## Your objective
Given the listing that follows, report all lines in which the string "Example" occurs.

*** Task inputs

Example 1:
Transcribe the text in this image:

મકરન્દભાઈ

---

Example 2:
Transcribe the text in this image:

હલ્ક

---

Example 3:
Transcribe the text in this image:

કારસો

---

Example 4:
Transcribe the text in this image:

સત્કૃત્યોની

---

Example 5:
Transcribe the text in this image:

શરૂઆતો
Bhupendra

******
*** Task inputs

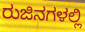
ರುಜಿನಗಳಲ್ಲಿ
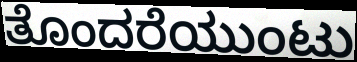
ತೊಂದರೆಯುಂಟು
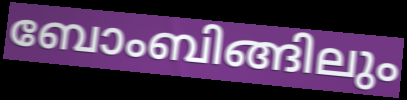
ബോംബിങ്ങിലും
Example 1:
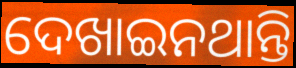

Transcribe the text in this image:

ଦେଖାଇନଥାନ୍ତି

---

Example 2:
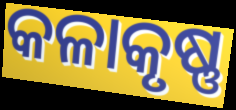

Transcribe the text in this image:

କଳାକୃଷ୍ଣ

******

## Result for this exercise
Example 1:
Example 2:
Example 3:
Example 4:
Example 5:
Example 1:
Example 2:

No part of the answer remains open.